* **What to do**:
Your output should be the line that contains "Identify the document" and all lines after it in the records, retyped exactly through the last one.
[[ Exercise input open ]]
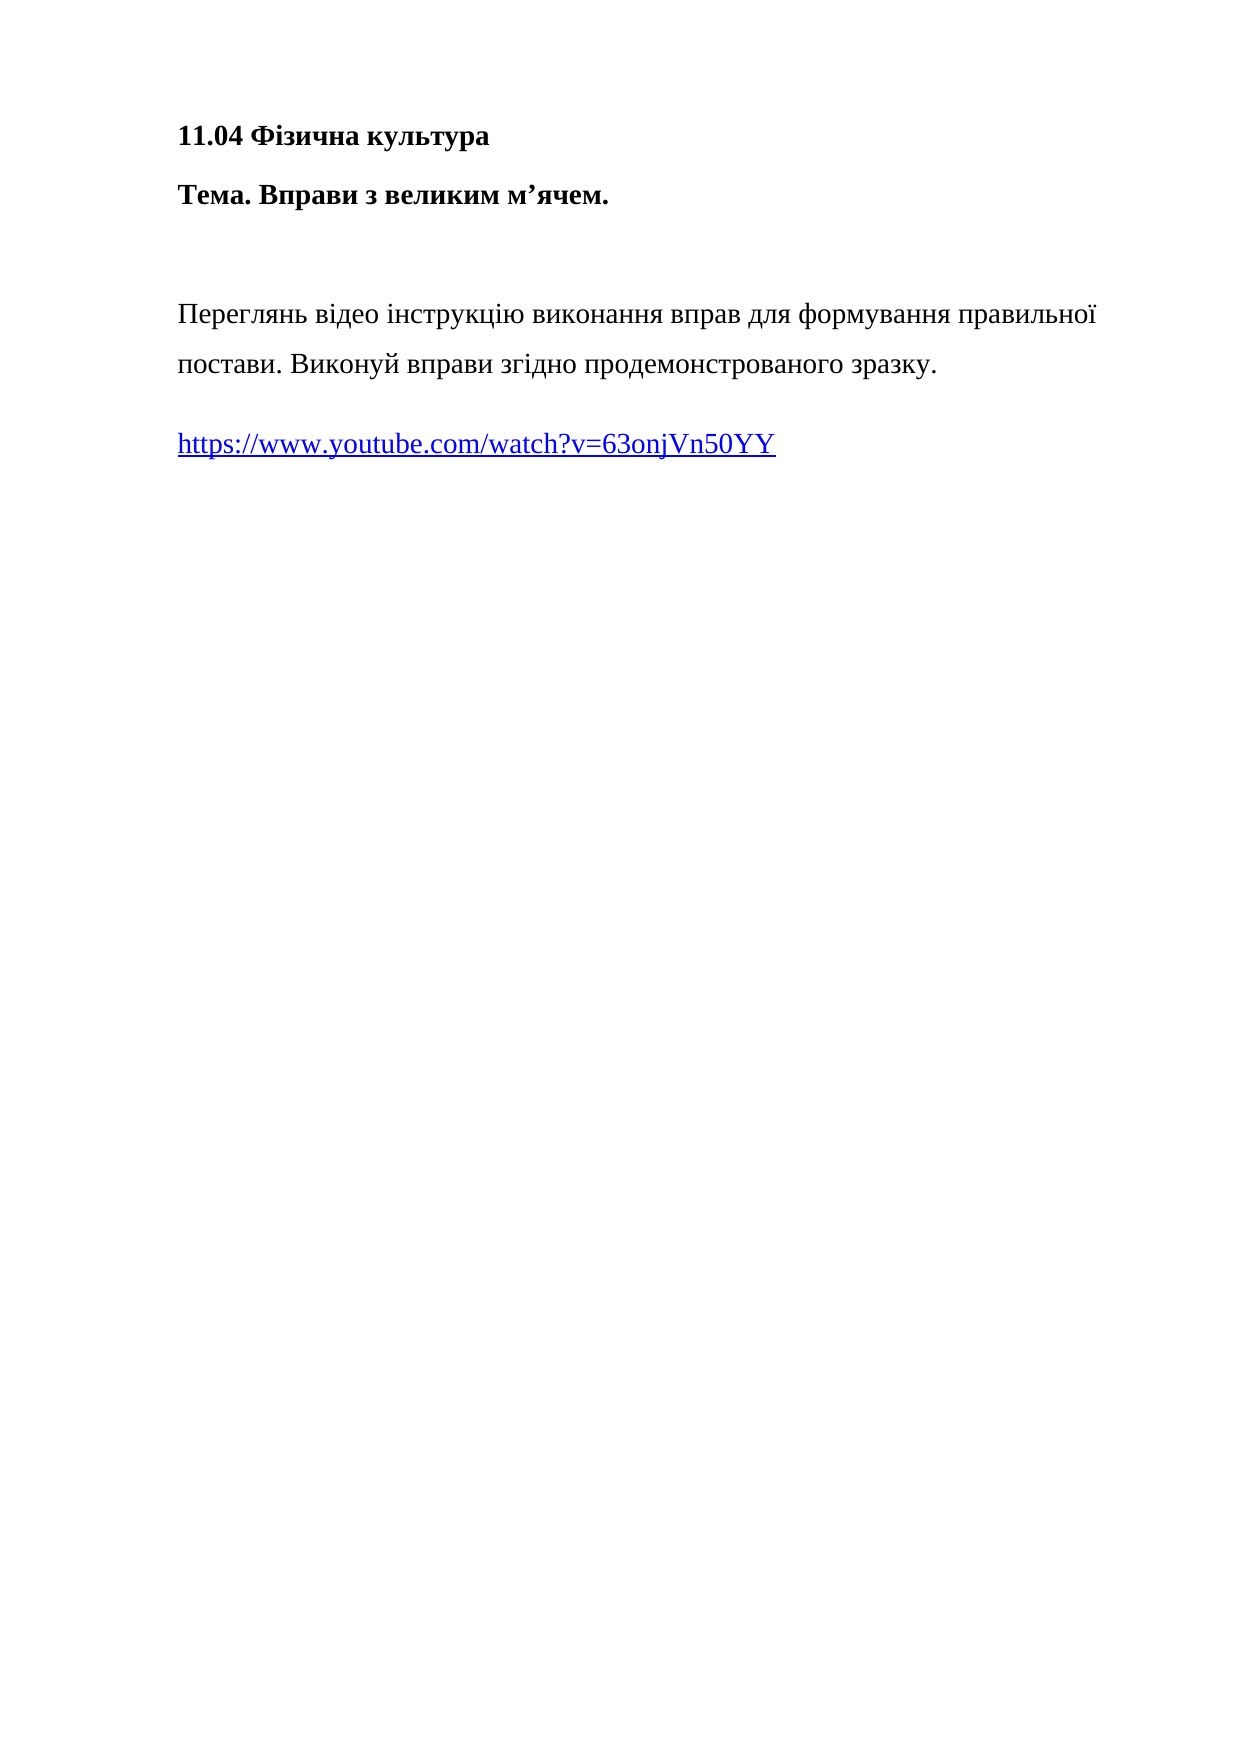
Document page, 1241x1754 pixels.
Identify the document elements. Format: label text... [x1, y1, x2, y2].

text Тема. Вправи з великим м’ячем. [177, 177, 1152, 211]
text Переглянь відео інструкцію виконання вправ для формування правильної постави. Виконуй вправи згідно продемонстрованого зразку. [177, 296, 1152, 380]
text 11.04 Фізична культура [177, 118, 1152, 152]
text https://www.youtube.com/watch?v=63onjVn50YY [177, 426, 1152, 459]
[[ Exercise input closed ]]
* **Task response**:
Identify the document elements. Format: label text... [x1, y1, x2, y2].

text Тема. Вправи з великим м’ячем. [177, 177, 1152, 211]
text Переглянь відео інструкцію виконання вправ для формування правильної постави. Виконуй вправи згідно продемонстрованого зразку. [177, 296, 1152, 380]
text 11.04 Фізична культура [177, 118, 1152, 152]
text https://www.youtube.com/watch?v=63onjVn50YY [177, 426, 1152, 459]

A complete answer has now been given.